Uluslararası kongre sektörünün en önemli birlikleri arasında gösterilen ICCA (Uluslararası Kongreler ve Toplantılar Birliği) tarafından yayınlanan istatistiklere göre 2000’li yıllarda dünya kongre şehirleri arasında 40’ıncı sırada yer alan İstanbul, geçtiğimiz yıl 8’inci sıraya yükselmeyi başardı. Türkiye Seyahat Acentaları Birliği (TÜRSAB) ise yayınladığı raporda İstanbul’un 500’den fazla delegeye ev sahipliği yapan büyük kongre organizasyonları kategorisinde dünyada 1’inci sıraya yerleştiğini duyurdu. İstanbul’un dünya kongre şehirleri arasındaki hızlı yükselişini değerlendiren Yaşar Üniversitesi Turizm İşletmeciliği Bölüm Başkanı Doç. Dr. Gökçe Özdemir, İzmir’in de aynı yükselişi yakalayabileceğini savundu.

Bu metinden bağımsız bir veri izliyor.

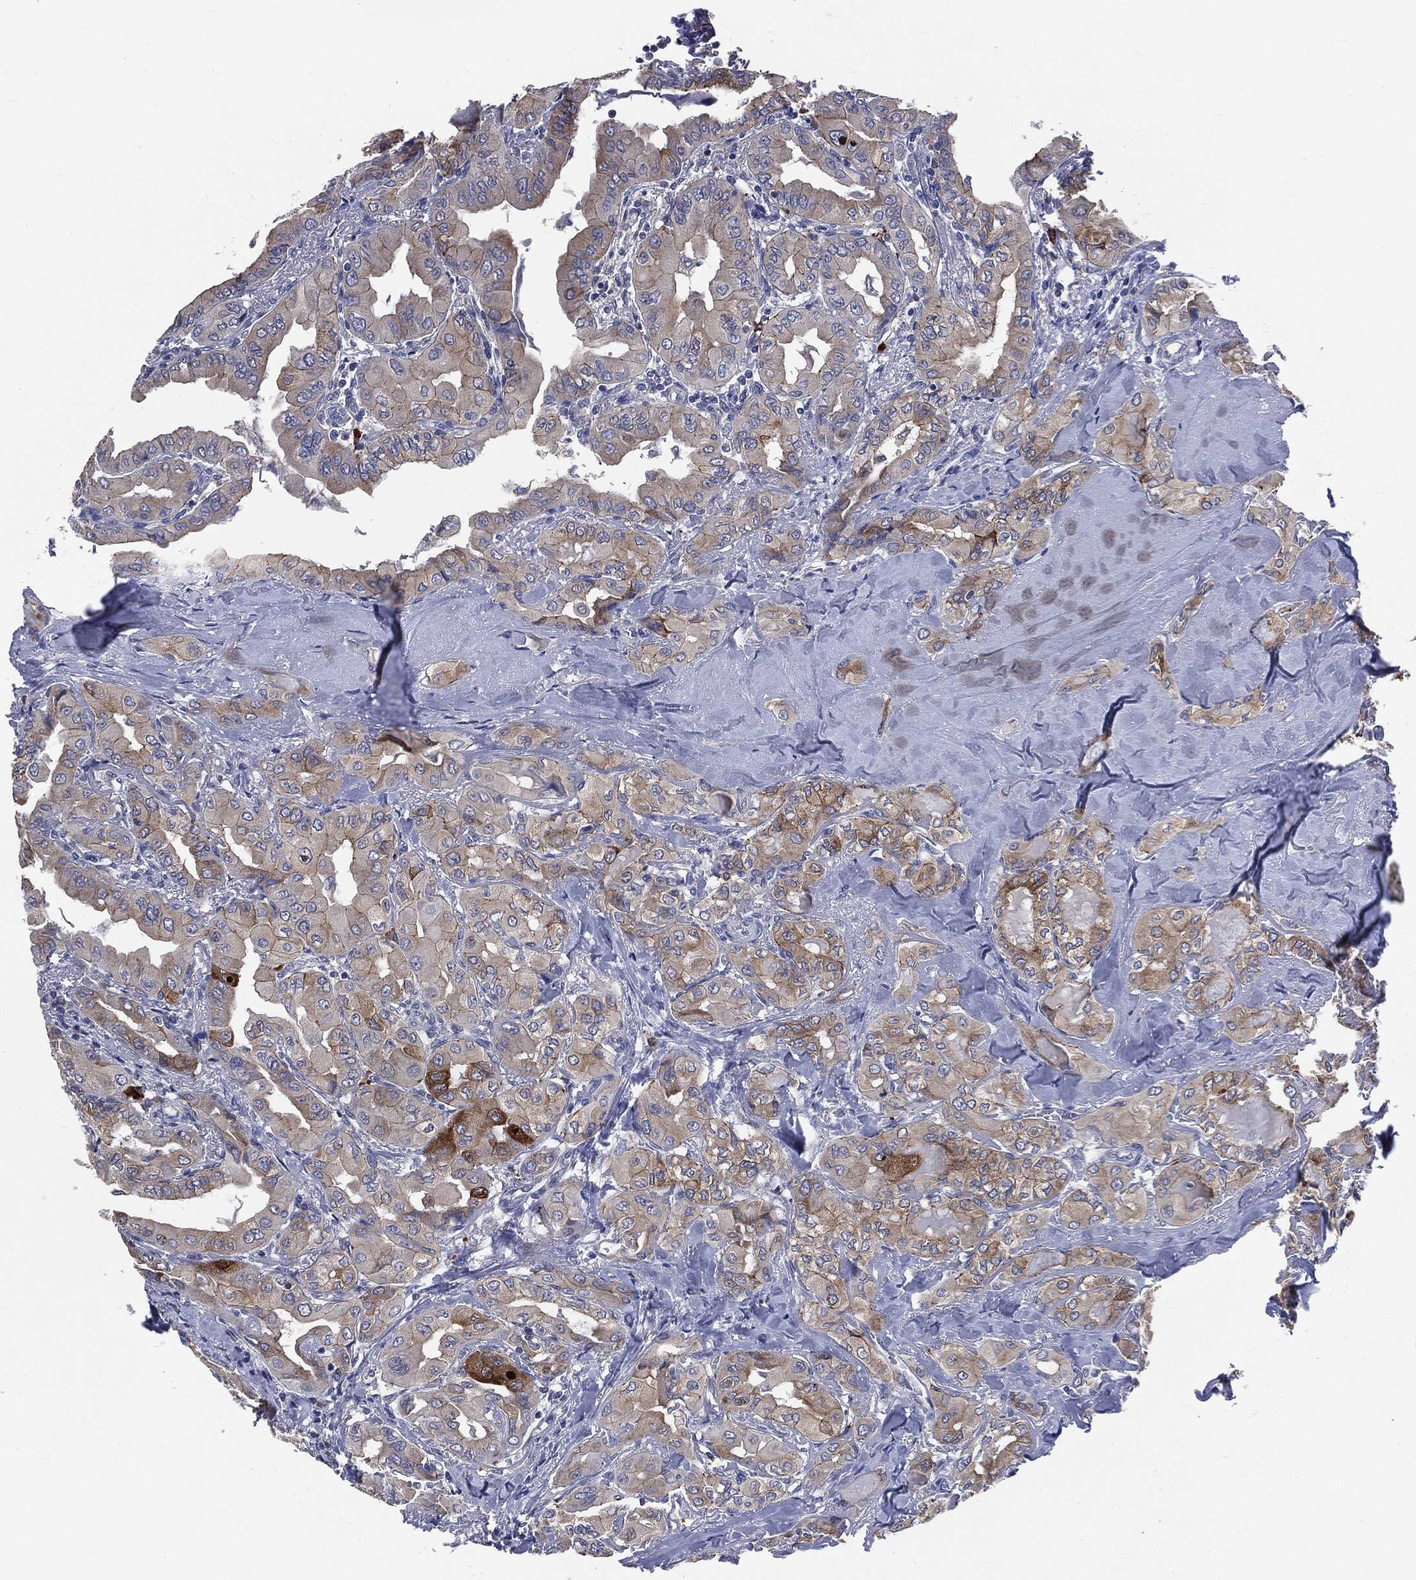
{"staining": {"intensity": "strong", "quantity": "<25%", "location": "cytoplasmic/membranous"}, "tissue": "thyroid cancer", "cell_type": "Tumor cells", "image_type": "cancer", "snomed": [{"axis": "morphology", "description": "Normal tissue, NOS"}, {"axis": "morphology", "description": "Papillary adenocarcinoma, NOS"}, {"axis": "topography", "description": "Thyroid gland"}], "caption": "Brown immunohistochemical staining in human thyroid papillary adenocarcinoma shows strong cytoplasmic/membranous positivity in about <25% of tumor cells.", "gene": "PTGS2", "patient": {"sex": "female", "age": 66}}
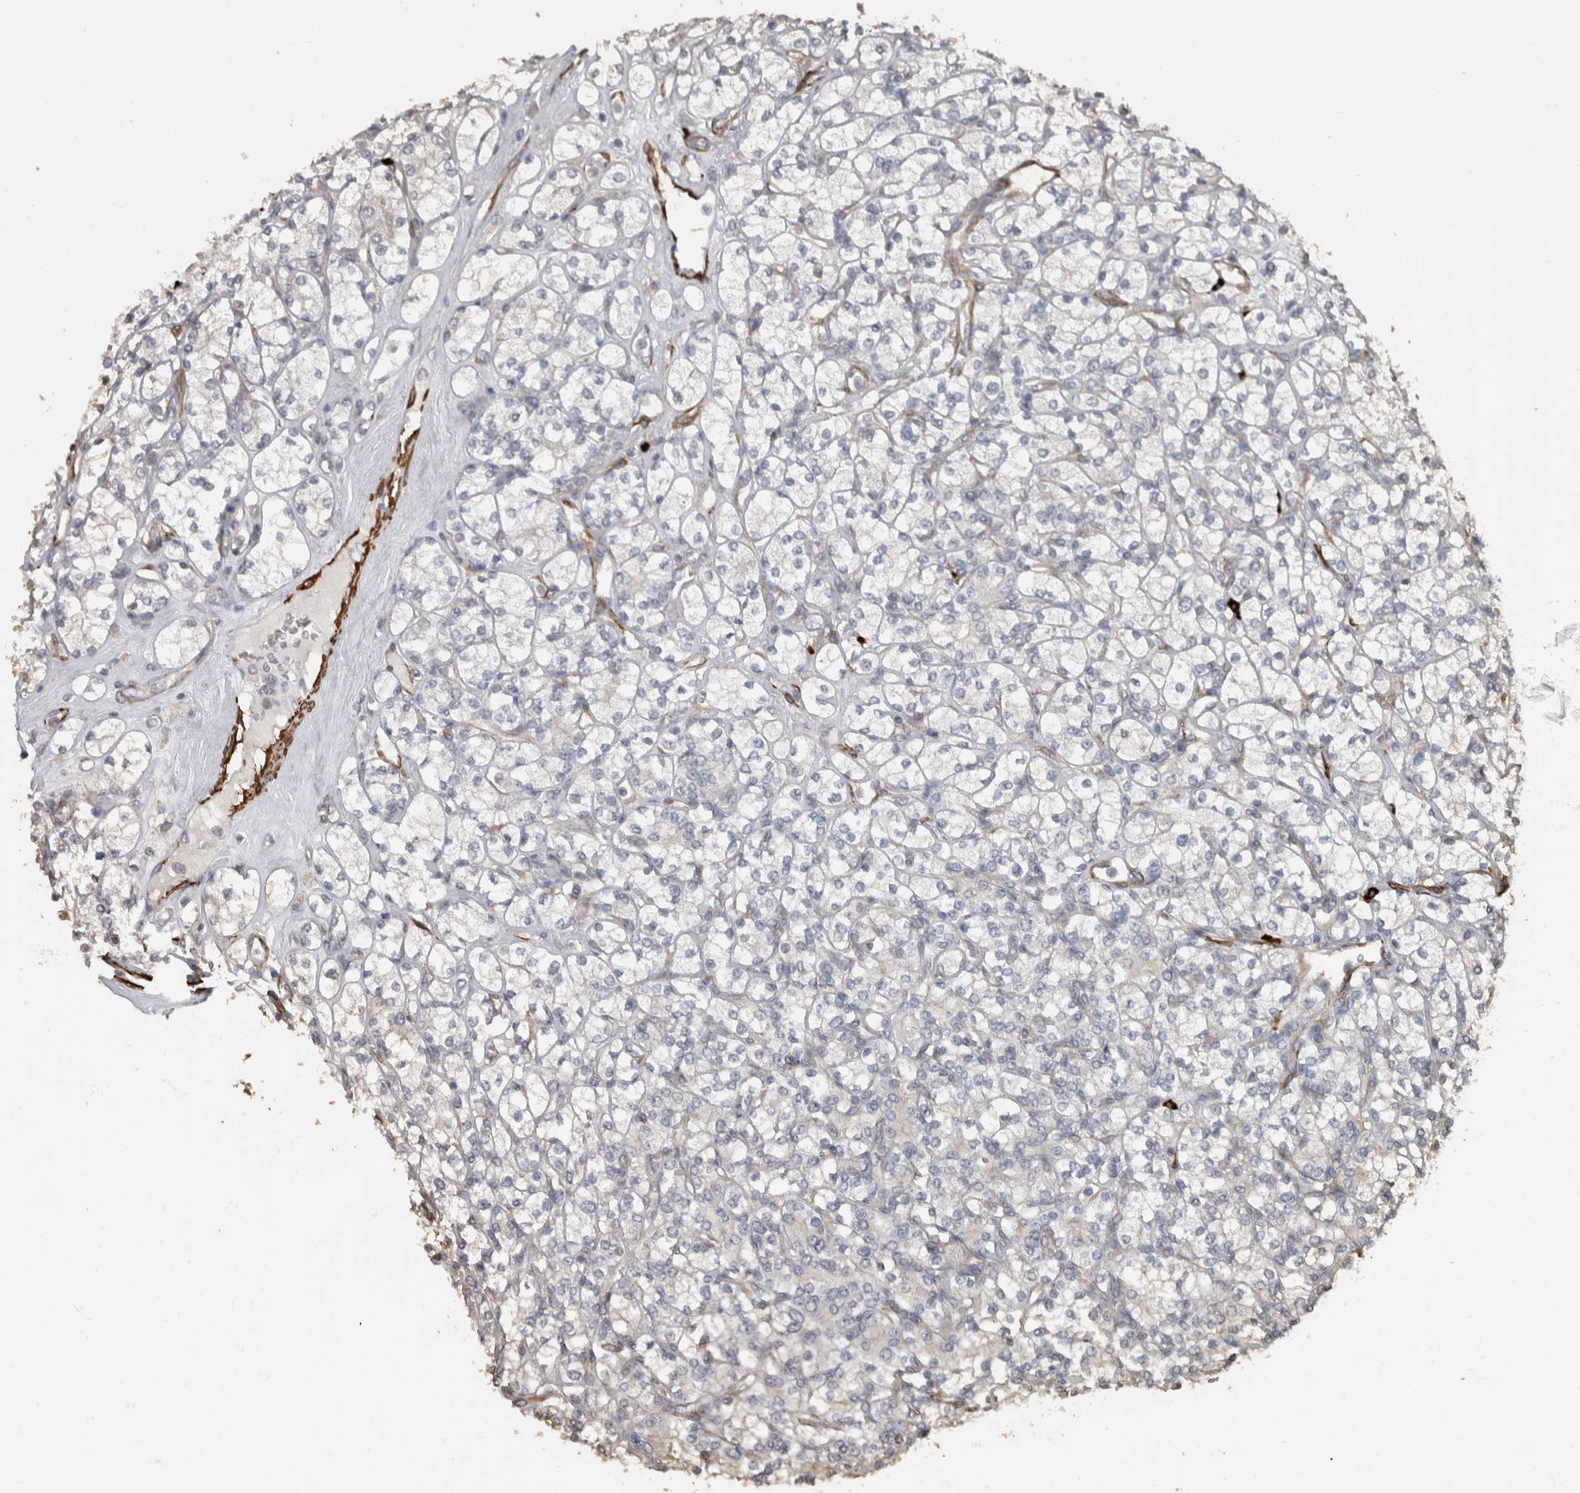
{"staining": {"intensity": "negative", "quantity": "none", "location": "none"}, "tissue": "renal cancer", "cell_type": "Tumor cells", "image_type": "cancer", "snomed": [{"axis": "morphology", "description": "Adenocarcinoma, NOS"}, {"axis": "topography", "description": "Kidney"}], "caption": "There is no significant expression in tumor cells of renal adenocarcinoma.", "gene": "MASTL", "patient": {"sex": "male", "age": 77}}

TÜRKİYE 2,5 MİLYAR DOLAR KAZANDI

Yapımı geçtiğimiz yıl tamamlanan Efes Kongre Merkezi’nin yanı sıra Kültürpark’ta kongre merkezi yapılması yönündeki çalışmaların hayata geçmesiyle İzmir ekonomisinin büyük bir ivme kazanacağını belirten Yaşar Üniversitesi akademisyeni, “Türkiye, geçtiğimiz yıl kongre turizmiyle 2,5 milyar dolarlık bir gelir elde etti. Türkiye’ye seyahat amacıyla gelen yabancı bir turist ortalama 750 dolar, kongre turizmi amacıyla gelen bir turist ise ortalama 2 bin 500 doları bulan bir harcama gerçekleştiriyor. Kongre ve toplantı sektörünün kent ve bölge ekonomisine yaptığı katkı ve istihdam yaratma potansiyeli ortada. Kongre turizminde iddiasın ortaya koyan İzmir’in de kendisini iki şekilde konumlandırması lazım. Birincisi kongre turizminde İstanbul’a alternatif bir kent olarak varlığını sürdürmesi; ikincisi ise tarihi ve kültürel altyapısıyla Akdeniz’in kongre turizm merkezi haline gelebilmesi. Dolayısıyla İstanbul’un yoğunluk nedeniyle kabul edemediği organizasyonları İzmir’e çekebilmek şart” dedi.

İZMİR KONGRE TURİZMİNE YÖNELMELİ

İzmir’de kruvaziyer turizminin ön planda olduğunu ancak kongre turizmine yönelik yatırımların da öncelikli sırada yer alması gerektiğini ifade eden Özdemir, şu önerileri sundu:

“Öncelikli olarak büyük tesis yatırımlarına ihtiyaç var. İzmir’de çeşitli konferans salonları mevcut. Ancak bunlar çoğunluklu olarak kültürel ve sanatsal etkinliklere ev sahipliği yapıyor. Yani mevcut kapasite genellikle yerel anlamda düzenlenen etkinliklere yeterli olabiliyor. Ancak uluslararası kongrelerde farklı yapılanmalara ihtiyaç duyuluyor. Bölünebilir çalışma odaları, paralel oturumlara imkan veren yerleşim planları gibi. Aynı şekilde büyük gala yemeklerine ev sahipliği yapacak otellere de ihtiyaç duyuluyor. Sonuçta kongre merkezleri büyük maliyetli yatırımları gerektiriyor. Ancak uzun dönemde düşünüldüğünde bu yatırımın maliyetinin geri dönüşümü çok yüksek oluyor. Kongre turizmi amacıyla gelen delegelerin harcamalarının yanı sıra toplantı salonlarını kiralama masrafları da söz konusu. Öte yandan kongre öncesi ve sonrası gerçekleştirilecek seyahat turları ile de turizm gelirlerinde artış sağlanabilir. Örneğin delegeler için İzmir’in çekim noktalarını kapsayan ilgi çekici gezi programları düzenlenebilir.”

PAZARLAMA VE TANITIM ŞART

Gerçekleştirilecek yatırımların yanı sıra tanıtım ve pazarlama çalışmalarının da önemine dikkat çeken Doç. Dr. Özdemir, “Kongre merkezi yatırımları yapmak hiçbir zaman yeterli değil. Kongre merkezlerinin yapımı tamamlanmadan pazarlama çalışmalarına neredeyse 5 yıl öncesinden başlamak gerekiyor. Örneğin Çin, 2020 yılında 120 kongreye ev sahipliği yapmayı hedefledi ve bu yönde çalışmalara şimdiden başladı. İzmir’de bu yöndeki çalışmalarını şimdiden sürdürmeli” dedi.